**TRY IT**
Nothing outside the stretch is wanted. Repeat exactly the lines of the listing below from the one that contains "M 776,473 L 783,561" through the one that contains "M601.5 1506a5.5 5.5", both ends included.

**GIVEN ENTRIES**

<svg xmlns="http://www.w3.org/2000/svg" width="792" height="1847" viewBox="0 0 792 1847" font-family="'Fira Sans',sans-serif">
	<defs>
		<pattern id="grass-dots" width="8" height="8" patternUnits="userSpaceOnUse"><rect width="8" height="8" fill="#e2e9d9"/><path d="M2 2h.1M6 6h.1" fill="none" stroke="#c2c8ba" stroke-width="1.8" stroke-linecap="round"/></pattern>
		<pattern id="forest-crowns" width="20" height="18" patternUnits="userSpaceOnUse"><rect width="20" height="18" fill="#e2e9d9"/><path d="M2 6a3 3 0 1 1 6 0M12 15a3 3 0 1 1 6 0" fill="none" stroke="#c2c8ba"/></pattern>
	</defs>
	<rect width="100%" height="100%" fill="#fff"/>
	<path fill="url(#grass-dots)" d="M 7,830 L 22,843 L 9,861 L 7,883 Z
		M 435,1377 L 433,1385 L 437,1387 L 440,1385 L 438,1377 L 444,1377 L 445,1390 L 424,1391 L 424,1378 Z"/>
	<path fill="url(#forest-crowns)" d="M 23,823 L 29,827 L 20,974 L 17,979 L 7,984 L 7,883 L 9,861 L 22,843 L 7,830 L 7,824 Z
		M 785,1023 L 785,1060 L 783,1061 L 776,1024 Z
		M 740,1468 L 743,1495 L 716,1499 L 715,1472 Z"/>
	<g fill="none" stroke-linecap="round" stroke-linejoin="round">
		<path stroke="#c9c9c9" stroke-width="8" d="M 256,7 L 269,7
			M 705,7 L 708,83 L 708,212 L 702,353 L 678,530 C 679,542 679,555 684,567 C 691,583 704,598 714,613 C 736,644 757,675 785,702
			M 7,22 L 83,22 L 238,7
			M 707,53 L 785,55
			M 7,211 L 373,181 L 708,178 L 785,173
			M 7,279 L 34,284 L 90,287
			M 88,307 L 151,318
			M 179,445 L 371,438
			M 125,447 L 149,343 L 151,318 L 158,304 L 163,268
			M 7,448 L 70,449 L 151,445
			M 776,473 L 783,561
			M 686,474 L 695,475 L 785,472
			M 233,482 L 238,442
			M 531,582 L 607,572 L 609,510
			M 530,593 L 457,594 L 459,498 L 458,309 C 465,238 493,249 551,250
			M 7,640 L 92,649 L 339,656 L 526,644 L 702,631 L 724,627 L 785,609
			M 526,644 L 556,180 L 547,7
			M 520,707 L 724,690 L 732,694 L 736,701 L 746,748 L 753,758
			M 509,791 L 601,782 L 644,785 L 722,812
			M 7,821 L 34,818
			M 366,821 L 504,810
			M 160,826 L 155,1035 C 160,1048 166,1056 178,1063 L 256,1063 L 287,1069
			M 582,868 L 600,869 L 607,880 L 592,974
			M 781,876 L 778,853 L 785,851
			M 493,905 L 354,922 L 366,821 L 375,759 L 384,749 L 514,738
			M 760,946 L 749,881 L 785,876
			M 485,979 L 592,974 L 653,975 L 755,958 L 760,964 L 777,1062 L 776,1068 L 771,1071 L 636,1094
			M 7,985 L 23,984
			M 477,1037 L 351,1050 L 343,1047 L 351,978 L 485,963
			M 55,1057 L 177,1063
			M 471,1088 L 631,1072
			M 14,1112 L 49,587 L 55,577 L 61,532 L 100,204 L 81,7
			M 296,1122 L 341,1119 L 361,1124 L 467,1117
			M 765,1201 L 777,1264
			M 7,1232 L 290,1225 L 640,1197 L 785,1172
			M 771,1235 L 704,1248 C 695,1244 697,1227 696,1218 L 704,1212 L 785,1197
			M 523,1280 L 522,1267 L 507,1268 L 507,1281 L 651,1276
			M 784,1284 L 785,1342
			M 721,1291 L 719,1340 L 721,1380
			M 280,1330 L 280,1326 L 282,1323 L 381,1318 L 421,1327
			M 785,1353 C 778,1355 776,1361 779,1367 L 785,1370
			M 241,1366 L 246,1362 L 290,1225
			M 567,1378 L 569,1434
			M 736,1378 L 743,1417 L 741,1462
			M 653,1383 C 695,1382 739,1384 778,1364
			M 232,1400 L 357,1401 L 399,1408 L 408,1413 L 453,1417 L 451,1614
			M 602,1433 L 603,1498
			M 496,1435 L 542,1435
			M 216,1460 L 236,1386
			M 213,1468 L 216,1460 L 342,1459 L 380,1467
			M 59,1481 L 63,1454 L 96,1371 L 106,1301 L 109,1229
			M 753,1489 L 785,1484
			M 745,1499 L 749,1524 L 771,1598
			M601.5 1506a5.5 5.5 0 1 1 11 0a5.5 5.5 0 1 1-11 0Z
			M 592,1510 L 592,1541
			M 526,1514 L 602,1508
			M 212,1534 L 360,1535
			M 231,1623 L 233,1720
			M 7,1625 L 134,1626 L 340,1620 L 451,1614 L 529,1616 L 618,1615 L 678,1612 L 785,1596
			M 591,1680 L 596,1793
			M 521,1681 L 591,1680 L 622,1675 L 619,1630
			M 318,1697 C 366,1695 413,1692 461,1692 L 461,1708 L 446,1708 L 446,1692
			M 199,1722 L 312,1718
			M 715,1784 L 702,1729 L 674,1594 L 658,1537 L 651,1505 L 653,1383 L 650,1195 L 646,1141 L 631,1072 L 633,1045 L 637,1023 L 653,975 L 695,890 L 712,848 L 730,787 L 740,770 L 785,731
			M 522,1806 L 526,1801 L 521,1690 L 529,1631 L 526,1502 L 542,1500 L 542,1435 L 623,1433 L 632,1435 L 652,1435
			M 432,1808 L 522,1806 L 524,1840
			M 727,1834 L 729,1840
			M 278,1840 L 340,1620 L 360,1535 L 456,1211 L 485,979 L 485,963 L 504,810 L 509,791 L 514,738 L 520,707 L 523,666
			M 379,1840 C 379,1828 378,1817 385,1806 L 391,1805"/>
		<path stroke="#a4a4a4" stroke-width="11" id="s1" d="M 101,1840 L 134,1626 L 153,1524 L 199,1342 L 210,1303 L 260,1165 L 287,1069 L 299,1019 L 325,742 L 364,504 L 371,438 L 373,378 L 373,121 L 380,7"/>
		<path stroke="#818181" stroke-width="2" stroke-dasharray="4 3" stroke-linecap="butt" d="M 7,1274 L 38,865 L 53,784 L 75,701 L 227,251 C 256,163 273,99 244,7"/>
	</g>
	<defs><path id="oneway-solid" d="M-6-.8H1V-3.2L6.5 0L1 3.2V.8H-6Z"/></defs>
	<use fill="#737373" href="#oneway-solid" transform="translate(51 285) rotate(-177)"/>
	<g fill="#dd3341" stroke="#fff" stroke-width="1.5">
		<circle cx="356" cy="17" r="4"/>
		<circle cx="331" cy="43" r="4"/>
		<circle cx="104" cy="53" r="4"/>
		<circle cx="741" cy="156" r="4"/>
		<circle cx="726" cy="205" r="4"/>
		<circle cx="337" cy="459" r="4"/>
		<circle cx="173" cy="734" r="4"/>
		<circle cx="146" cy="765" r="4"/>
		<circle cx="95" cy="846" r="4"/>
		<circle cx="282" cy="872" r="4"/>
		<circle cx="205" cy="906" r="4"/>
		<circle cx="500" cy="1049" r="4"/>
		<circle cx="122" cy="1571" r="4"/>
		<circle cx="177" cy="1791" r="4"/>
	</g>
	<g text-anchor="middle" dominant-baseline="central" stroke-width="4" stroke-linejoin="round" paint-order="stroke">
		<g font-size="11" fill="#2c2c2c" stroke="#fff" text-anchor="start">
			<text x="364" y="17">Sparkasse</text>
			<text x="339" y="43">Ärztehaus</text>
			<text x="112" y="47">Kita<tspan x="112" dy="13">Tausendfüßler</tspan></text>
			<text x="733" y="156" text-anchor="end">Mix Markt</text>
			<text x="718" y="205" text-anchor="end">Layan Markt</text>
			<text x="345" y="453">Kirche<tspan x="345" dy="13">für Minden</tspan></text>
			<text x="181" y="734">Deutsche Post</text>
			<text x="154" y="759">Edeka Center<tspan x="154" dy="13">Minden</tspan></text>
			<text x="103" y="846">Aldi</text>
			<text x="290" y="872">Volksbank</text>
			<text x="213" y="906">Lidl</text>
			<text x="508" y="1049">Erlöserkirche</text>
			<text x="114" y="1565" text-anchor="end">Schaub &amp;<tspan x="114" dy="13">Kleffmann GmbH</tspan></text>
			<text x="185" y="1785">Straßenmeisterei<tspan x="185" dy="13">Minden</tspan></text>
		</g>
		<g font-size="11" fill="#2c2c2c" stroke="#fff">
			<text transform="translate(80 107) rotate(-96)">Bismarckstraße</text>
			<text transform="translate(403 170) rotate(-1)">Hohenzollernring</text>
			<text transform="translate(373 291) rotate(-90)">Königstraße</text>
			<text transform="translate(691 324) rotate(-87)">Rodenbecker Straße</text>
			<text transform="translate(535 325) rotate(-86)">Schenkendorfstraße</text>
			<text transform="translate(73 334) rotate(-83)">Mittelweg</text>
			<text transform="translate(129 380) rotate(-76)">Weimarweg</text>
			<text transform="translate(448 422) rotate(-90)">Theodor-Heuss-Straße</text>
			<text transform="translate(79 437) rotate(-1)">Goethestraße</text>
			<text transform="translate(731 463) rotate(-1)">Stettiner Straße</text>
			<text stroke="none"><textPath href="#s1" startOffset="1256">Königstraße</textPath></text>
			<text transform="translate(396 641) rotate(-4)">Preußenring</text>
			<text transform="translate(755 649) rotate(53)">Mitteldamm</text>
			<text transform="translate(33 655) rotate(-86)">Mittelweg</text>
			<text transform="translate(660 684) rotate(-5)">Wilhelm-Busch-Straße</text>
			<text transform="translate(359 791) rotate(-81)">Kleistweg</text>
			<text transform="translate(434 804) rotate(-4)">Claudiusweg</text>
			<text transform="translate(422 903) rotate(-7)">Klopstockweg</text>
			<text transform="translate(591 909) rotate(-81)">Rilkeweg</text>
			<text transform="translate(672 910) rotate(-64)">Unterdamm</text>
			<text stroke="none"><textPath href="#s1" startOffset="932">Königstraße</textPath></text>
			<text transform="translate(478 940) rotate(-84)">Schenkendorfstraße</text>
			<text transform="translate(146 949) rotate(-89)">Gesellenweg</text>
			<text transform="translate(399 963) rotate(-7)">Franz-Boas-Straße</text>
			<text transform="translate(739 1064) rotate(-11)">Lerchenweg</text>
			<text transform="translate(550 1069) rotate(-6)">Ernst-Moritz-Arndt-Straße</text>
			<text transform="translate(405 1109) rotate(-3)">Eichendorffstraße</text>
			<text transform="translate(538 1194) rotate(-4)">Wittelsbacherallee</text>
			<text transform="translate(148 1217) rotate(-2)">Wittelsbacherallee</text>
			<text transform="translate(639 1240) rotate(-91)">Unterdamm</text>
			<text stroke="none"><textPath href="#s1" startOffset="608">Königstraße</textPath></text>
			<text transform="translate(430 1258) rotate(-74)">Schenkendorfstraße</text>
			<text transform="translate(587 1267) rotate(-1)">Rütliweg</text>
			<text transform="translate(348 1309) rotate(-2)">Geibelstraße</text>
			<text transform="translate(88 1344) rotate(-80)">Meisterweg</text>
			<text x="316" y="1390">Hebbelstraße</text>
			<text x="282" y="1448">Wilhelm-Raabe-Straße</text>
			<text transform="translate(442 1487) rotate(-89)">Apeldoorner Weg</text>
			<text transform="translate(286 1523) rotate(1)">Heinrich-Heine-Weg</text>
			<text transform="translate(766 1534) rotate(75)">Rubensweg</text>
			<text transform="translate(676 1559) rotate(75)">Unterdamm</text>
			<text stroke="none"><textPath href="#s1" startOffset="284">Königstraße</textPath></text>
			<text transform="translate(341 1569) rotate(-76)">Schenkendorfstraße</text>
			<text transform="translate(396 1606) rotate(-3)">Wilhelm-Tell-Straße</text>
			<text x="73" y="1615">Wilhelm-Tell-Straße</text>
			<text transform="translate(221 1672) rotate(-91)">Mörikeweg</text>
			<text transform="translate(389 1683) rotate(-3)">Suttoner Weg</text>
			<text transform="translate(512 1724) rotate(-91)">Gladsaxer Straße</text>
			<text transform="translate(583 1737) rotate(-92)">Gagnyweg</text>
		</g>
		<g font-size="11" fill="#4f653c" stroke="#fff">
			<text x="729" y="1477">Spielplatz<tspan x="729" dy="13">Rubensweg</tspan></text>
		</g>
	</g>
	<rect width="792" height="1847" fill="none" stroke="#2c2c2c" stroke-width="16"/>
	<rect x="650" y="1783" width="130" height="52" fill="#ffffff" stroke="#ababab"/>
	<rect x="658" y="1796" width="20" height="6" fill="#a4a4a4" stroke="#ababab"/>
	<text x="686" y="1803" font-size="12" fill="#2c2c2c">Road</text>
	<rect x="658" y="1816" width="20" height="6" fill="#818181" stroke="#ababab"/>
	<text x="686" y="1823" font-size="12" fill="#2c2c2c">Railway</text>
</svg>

**WRITTEN REPLY**
			M 776,473 L 783,561
			M 686,474 L 695,475 L 785,472
			M 233,482 L 238,442
			M 531,582 L 607,572 L 609,510
			M 530,593 L 457,594 L 459,498 L 458,309 C 465,238 493,249 551,250
			M 7,640 L 92,649 L 339,656 L 526,644 L 702,631 L 724,627 L 785,609
			M 526,644 L 556,180 L 547,7
			M 520,707 L 724,690 L 732,694 L 736,701 L 746,748 L 753,758
			M 509,791 L 601,782 L 644,785 L 722,812
			M 7,821 L 34,818
			M 366,821 L 504,810
			M 160,826 L 155,1035 C 160,1048 166,1056 178,1063 L 256,1063 L 287,1069
			M 582,868 L 600,869 L 607,880 L 592,974
			M 781,876 L 778,853 L 785,851
			M 493,905 L 354,922 L 366,821 L 375,759 L 384,749 L 514,738
			M 760,946 L 749,881 L 785,876
			M 485,979 L 592,974 L 653,975 L 755,958 L 760,964 L 777,1062 L 776,1068 L 771,1071 L 636,1094
			M 7,985 L 23,984
			M 477,1037 L 351,1050 L 343,1047 L 351,978 L 485,963
			M 55,1057 L 177,1063
			M 471,1088 L 631,1072
			M 14,1112 L 49,587 L 55,577 L 61,532 L 100,204 L 81,7
			M 296,1122 L 341,1119 L 361,1124 L 467,1117
			M 765,1201 L 777,1264
			M 7,1232 L 290,1225 L 640,1197 L 785,1172
			M 771,1235 L 704,1248 C 695,1244 697,1227 696,1218 L 704,1212 L 785,1197
			M 523,1280 L 522,1267 L 507,1268 L 507,1281 L 651,1276
			M 784,1284 L 785,1342
			M 721,1291 L 719,1340 L 721,1380
			M 280,1330 L 280,1326 L 282,1323 L 381,1318 L 421,1327
			M 785,1353 C 778,1355 776,1361 779,1367 L 785,1370
			M 241,1366 L 246,1362 L 290,1225
			M 567,1378 L 569,1434
			M 736,1378 L 743,1417 L 741,1462
			M 653,1383 C 695,1382 739,1384 778,1364
			M 232,1400 L 357,1401 L 399,1408 L 408,1413 L 453,1417 L 451,1614
			M 602,1433 L 603,1498
			M 496,1435 L 542,1435
			M 216,1460 L 236,1386
			M 213,1468 L 216,1460 L 342,1459 L 380,1467
			M 59,1481 L 63,1454 L 96,1371 L 106,1301 L 109,1229
			M 753,1489 L 785,1484
			M 745,1499 L 749,1524 L 771,1598
			M601.5 1506a5.5 5.5 0 1 1 11 0a5.5 5.5 0 1 1-11 0Z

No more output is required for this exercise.